PROBLEM REQUIREMENTS>
Only some lines are wanted. Transcribe, exactly, the lines below from the line with "Custom Quote" up to and including the line with "Add To Cart".
*** Opening of INFORMATION GIVEN ***
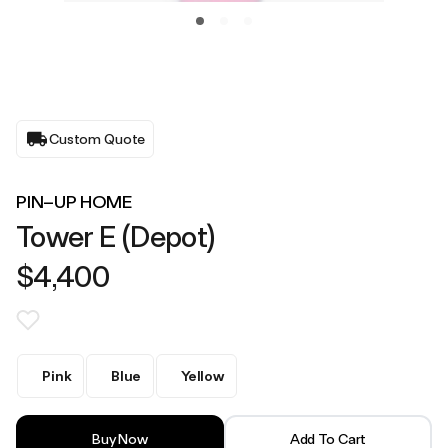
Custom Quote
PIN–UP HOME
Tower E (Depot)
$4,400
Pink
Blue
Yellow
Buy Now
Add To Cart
*** Close of INFORMATION GIVEN ***
*** Opening of INFORMATION GIVEN ***
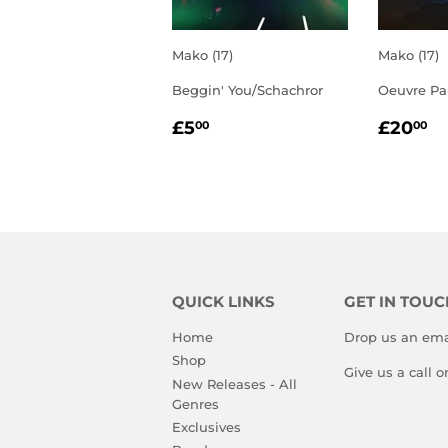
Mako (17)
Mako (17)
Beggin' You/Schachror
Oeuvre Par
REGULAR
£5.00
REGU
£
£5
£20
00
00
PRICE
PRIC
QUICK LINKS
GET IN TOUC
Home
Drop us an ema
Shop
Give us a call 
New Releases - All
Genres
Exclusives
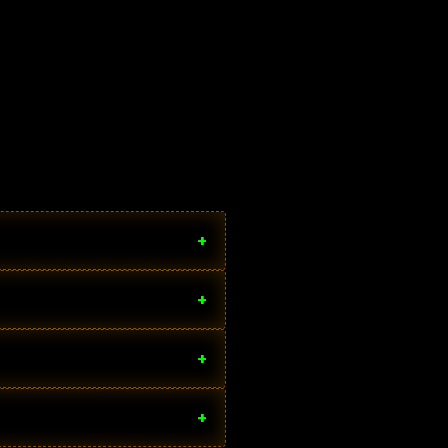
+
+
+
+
*** Close of INFORMATION GIVEN ***
RESPONSE TO THE TASK>
Custom Quote
PIN–UP HOME
Tower E (Depot)
$4,400
Pink
Blue
Yellow
Buy Now
Add To Cart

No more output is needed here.